LE TRIBUNAL DE PREMIÈRE INSTANCE

DES COMMUNAUTÉS EUROPÉENNES (deuxième chambre),

composé de MM. A. W. H. Meij , président, A. Potocki et J. Pirrung, juges,

greffier: Mme D. Christensen, administrateur,

vu la requête déposée au greffe du Tribunal le 11 avril 2000,

vu le mémoire en réponse déposé au greffe du Tribunal le 6 juillet 2000,

à la suite de la procédure orale du 16 janvier 2001,

rend le présent

Arrêt

Antécédents du litige

1.
    Le 3 octobre 1996, la requérante a présenté, en vertu du règlement (CE) n° 40/94 du Conseil, du 20 décembre 1993, sur la marque communautaire (JO 1994, L 11, p. 1), tel que modifié, une demande de marque verbale communautaire à l'Office de l'harmonisation dans le marché intérieur (marques, dessins et modèles) (ci-après l'«Office»).

2.
    La marque dont l'enregistrement a été demandé est le vocable EASYBANK.

3.
    L'enregistrement a été initialement demandé pour les services «Assurances, affaires financières, affaires monétaires, opérations bancaires, services bancaires, affaires immobilières» relevant de la classe 36 au sens de l'arrangement de Nice concernant la classification internationale des produits et des services aux fins de l'enregistrement des marques, du 15 juin 1957, tel que révisé et modifié.

4.
    Par décision du 13 avril 1999, l'examinateur a rejeté la demande au titre de l'article 38 du règlement n° 40/94.

5.
    Le 8 juin 1999, la requérante a formé un recours auprès de l'Office, au titre de l'article 59 du règlement n° 40/94, contre la décision de l'examinateur.

6.
    Par lettre du 10 août 1999, la requérante a limité la liste des services visés par sa demande de marque communautaire comme suit: «services d'une banque en ligne, en particulier services bancaires électroniques».

7.
    Le recours a été rejeté par décision du 31 janvier 2000 (ci-après la «décision attaquée»). En substance, la chambre de recours a considéré que le vocable EASYBANK était descriptif et dépourvu de caractère distinctif et tombait, dès lors, sous le coup de l'article 7, paragraphe 1, sous c) et b), du règlement n° 40/94.

Conclusions des parties

8.
    La requérante conclut à ce qu'il plaise au Tribunal:

-    annuler la décision attaquée;

-    condamner l'Office aux dépens.

9.
    L'Office conclut à ce qu'il plaise au Tribunal:

-    rejeter le recours;

-    condamner la requérante aux dépens.

En droit

10.
    À l'appui de son recours, la requérante invoque deux moyens tirés d'une violation de l'article 7, paragraphe 1, sous c), et de l'article 7, paragraphe 1, sous b), du règlement n° 40/94.
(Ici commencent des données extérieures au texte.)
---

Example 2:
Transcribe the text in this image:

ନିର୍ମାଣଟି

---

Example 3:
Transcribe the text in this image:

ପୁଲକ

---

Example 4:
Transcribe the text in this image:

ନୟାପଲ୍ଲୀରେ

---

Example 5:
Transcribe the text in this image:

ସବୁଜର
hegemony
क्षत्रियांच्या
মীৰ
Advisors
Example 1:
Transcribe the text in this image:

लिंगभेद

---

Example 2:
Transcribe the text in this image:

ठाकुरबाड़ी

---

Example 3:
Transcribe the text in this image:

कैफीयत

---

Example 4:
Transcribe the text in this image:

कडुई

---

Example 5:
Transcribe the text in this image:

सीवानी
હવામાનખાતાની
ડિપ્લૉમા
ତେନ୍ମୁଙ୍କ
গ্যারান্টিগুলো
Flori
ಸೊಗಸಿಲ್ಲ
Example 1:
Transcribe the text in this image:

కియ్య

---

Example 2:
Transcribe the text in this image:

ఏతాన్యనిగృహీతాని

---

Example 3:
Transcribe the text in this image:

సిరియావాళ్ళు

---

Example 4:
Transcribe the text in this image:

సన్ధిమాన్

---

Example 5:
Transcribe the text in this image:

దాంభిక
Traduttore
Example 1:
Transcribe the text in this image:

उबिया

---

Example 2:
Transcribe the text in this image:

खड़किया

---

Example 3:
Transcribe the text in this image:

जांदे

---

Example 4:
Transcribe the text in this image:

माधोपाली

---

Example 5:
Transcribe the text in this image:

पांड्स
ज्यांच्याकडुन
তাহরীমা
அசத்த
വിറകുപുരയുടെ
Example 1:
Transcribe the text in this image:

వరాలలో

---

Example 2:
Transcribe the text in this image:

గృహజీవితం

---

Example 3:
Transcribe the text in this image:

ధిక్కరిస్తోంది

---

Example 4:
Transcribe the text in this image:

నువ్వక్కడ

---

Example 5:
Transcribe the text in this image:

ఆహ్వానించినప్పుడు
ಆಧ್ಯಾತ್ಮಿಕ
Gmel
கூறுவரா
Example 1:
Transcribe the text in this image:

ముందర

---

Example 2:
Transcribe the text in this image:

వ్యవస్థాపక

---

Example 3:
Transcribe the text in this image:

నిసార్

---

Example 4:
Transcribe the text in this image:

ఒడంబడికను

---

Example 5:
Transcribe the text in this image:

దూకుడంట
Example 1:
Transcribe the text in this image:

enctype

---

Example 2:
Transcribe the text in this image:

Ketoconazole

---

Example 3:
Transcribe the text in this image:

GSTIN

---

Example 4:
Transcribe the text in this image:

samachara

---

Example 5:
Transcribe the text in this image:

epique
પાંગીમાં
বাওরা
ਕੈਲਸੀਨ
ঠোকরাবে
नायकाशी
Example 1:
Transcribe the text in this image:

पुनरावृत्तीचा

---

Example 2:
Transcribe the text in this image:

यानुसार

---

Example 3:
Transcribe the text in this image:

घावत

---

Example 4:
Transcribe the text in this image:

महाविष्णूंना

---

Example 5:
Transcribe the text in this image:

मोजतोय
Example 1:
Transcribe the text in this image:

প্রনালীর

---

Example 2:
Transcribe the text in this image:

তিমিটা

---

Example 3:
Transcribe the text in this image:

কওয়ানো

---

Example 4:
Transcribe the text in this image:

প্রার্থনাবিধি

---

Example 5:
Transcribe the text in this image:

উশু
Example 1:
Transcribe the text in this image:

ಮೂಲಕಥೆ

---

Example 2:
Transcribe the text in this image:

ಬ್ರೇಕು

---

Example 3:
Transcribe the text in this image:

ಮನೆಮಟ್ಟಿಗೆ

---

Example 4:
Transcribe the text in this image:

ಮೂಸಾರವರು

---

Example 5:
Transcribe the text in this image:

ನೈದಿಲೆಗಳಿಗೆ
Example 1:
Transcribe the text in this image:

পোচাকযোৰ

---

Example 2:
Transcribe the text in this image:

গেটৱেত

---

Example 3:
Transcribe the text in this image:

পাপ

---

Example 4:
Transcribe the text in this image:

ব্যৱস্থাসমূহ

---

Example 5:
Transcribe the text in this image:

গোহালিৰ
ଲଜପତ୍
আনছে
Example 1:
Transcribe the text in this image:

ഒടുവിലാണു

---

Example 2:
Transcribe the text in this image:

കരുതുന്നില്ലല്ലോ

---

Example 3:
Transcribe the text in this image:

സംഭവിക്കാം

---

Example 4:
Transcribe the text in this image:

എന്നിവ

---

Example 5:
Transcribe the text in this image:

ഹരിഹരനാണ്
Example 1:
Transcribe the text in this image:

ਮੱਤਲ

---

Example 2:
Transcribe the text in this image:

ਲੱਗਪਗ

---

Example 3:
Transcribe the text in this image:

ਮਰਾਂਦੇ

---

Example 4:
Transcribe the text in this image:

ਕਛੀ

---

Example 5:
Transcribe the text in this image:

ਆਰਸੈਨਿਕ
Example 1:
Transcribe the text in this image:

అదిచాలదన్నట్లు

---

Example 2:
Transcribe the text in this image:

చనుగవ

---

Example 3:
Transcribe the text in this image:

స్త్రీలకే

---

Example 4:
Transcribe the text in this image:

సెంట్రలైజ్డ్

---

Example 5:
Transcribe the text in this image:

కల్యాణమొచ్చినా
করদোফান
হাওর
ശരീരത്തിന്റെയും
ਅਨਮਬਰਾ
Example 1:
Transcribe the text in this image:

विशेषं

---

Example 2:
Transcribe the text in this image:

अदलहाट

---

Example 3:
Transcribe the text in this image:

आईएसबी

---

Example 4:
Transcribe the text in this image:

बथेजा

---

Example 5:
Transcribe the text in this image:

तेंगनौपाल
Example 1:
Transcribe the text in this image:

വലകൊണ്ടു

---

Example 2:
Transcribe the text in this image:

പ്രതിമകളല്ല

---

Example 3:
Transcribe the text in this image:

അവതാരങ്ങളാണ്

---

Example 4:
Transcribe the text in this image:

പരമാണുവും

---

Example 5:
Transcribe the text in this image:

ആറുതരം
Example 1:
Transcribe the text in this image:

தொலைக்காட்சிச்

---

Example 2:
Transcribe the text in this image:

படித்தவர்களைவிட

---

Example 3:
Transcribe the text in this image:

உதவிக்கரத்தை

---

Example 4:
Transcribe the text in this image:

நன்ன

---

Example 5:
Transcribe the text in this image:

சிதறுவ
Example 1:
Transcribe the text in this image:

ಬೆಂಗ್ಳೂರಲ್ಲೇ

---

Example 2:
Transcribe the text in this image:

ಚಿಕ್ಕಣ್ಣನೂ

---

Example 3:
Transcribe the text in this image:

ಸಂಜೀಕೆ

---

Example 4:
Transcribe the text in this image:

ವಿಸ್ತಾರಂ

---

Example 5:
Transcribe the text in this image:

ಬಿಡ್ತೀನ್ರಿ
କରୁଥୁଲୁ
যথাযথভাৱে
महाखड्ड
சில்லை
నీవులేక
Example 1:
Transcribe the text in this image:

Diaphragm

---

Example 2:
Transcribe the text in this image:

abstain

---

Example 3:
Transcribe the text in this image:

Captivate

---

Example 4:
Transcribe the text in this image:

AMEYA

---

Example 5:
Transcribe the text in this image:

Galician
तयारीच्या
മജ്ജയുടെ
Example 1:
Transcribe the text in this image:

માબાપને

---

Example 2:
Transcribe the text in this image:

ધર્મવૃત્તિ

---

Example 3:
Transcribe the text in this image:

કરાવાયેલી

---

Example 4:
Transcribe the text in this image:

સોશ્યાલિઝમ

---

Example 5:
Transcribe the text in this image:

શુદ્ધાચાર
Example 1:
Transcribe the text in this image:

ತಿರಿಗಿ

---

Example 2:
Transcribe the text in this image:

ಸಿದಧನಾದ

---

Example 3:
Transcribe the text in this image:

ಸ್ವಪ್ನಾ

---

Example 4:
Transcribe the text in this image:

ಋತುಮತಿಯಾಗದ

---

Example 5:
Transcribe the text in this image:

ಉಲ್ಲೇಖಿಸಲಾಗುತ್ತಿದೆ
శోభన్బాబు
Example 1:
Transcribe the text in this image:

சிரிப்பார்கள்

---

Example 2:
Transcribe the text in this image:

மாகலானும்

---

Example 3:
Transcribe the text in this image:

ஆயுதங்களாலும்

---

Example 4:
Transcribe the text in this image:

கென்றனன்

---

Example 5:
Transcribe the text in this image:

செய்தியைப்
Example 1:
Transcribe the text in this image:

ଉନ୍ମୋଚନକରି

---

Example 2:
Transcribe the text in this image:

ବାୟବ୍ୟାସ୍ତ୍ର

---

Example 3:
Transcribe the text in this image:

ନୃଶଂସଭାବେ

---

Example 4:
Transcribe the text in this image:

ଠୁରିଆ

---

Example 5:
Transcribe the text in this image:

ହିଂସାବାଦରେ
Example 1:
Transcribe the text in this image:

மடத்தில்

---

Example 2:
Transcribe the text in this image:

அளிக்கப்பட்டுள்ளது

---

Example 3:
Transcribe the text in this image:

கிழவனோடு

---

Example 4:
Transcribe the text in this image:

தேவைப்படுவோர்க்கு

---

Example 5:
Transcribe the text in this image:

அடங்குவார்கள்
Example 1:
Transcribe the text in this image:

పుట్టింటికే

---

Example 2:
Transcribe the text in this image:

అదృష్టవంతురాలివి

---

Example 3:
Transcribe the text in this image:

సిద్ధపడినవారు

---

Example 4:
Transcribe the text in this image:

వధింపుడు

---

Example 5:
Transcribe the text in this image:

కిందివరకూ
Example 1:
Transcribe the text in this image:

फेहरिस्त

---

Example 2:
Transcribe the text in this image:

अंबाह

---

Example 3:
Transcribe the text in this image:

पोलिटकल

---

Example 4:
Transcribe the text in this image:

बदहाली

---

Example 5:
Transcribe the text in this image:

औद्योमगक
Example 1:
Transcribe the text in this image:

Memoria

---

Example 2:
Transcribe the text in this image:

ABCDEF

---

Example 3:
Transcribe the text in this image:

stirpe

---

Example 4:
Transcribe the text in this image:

Sur le moyen tiré d'une violation de l'article 7, paragraphe 1, sous c), du règlement n° 40/94

Arguments des parties

11.
    La requérante est d'avis qu'il n'y a obstacle à l'enregistrement d'une marque que s'il existe un impératif concret de disponibilité du signe en cause pour les marchandises pour lesquelles la demande d'enregistrement de ladite marque a été déposée. En l'espèce, aucun indice concret et certain ne permet de penser que le vocable EASYBANK est employé ou susceptible de l'être en tant qu'indication descriptive.

12.
    La requérante souligne que l'article 7, paragraphe 1, sous c), du règlement n° 40/94 ne concerne que les indications «exclusivement» descriptives. Lorsque l'indication descriptive n'est pas claire, elle ne constitue pas un obstacle à l'enregistrement. Or, le vocable EASYBANK est précisément caractérisé par le fait qu'il ne comporte aucune indication concrète quant à la nature des prestations bancaires fournies. Il s'agit d'un mot évocateur qui éveille des associations d'idées agréables, différentes d'une personne à l'autre: le fait de disposer de prestations bancaires à proximité, de pouvoir se rendre dans un établissement de crédit dont les locaux sont bien aménagés, de pouvoir réaliser des opérations par ordinateur, ou encore d'être reçu par des employés sympathiques.

13.
    Il faut aussi prendre en compte la nature des services en question, ainsi que l'attention des consommateurs dans la branche concernée. Or, dans le domaine des services bancaires, le consommateur est très attentif; il prend le nom des marques particulièrement en considération et fait la distinction entre les différentes marques, plus qu'il ne le fait dans d'autres domaines. De plus, il est habitué à ce que, dans le secteur bancaire, il soit fait usage non pas de dénominations fantaisistes qui dénoteraient plutôt un manque de sérieux, mais de termes tirés du langage courant.

14.
    La requérante déclare, enfin, ne prétendre à aucun monopole sur «easy» ou sur «bank». Il ne sera donc interdit, en cas d'enregistrement du signe litigieux comme marque communautaire, à aucun établissement bancaire d'employer ces deux mots.

15.
    L'Office oppose à l'argument tiré par la requérante de l'absence d'un impératif concret de disponibilité pour le vocable EASYBANK que rien dans la formulation de l'article 7, paragraphe 1, du règlement n° 40/94 ne permet de faire d'un tel impératif un motif de refus à l'enregistrement d'une marque, au même titre que son caractère descriptif ou son absence de caractère distinctif.

16.
    L'Office rappelle que sont refusés à l'enregistrement les signes «descriptifs», c'est-à-dire pouvant servir à décrire les services concernés. Lorsqu'il s'agit, comme en l'espèce, d'un néologisme, il faut se référer à la compréhension normale et spontanée qu'en a un individu moyen, sans effort de réflexion supplémentaire. L'Office souligne que, si les signes jugés descriptifs sont refusés à l'enregistrement, c'est parce qu'ils ne sont pas aptes à garantir à l'utilisateur l'identité d'origine des services concernés et à les distinguer de ceux provenant d'autres entreprises.

17.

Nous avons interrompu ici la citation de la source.